Every company’s heard it. Censys Technologies is no different. It’s become a running joke and maybe a reminder that building ambitious things sometimes means figuring it out after the pitch is already made.
What They’re On a Mission to Kill
There’s a myth that high-quality, actionable intelligence, the kind that helps you understand your infrastructure, your environment and your risk, is out of reach. That it’s reserved for governments or giant corporations. Censys Technologies believes we can and must know more about the assets that keep our lives running. The power grid. The water supply. The rail lines. These things are aging, overworked and often invisible until something breaks.
Censys Technologies is bringing critical infrastructure into focus-before it's too late.

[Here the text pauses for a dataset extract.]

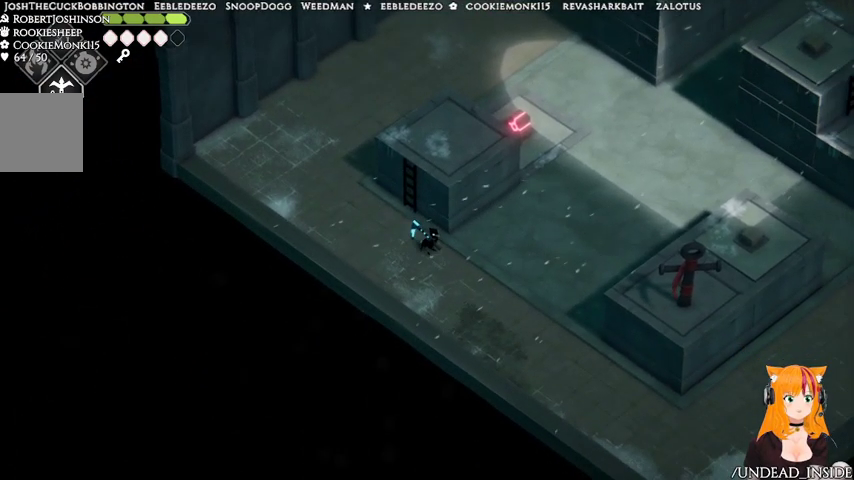
{"buttons": [], "left_stick": "center", "right_stick": "center", "events": []}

What the World Would Truly Miss
Here's what the CEO of the company, Trevor Perrott said:
"We are providing a clean cut course to achieve omniscience of the country's power grid... if a pole needs replacing, we know immediately, not after it falls over. If vegetation is encroaching and a wildfire is imminent, we know before it encroaches. We are making the world wiser about our assets. And we have the know-how and track record to execute it."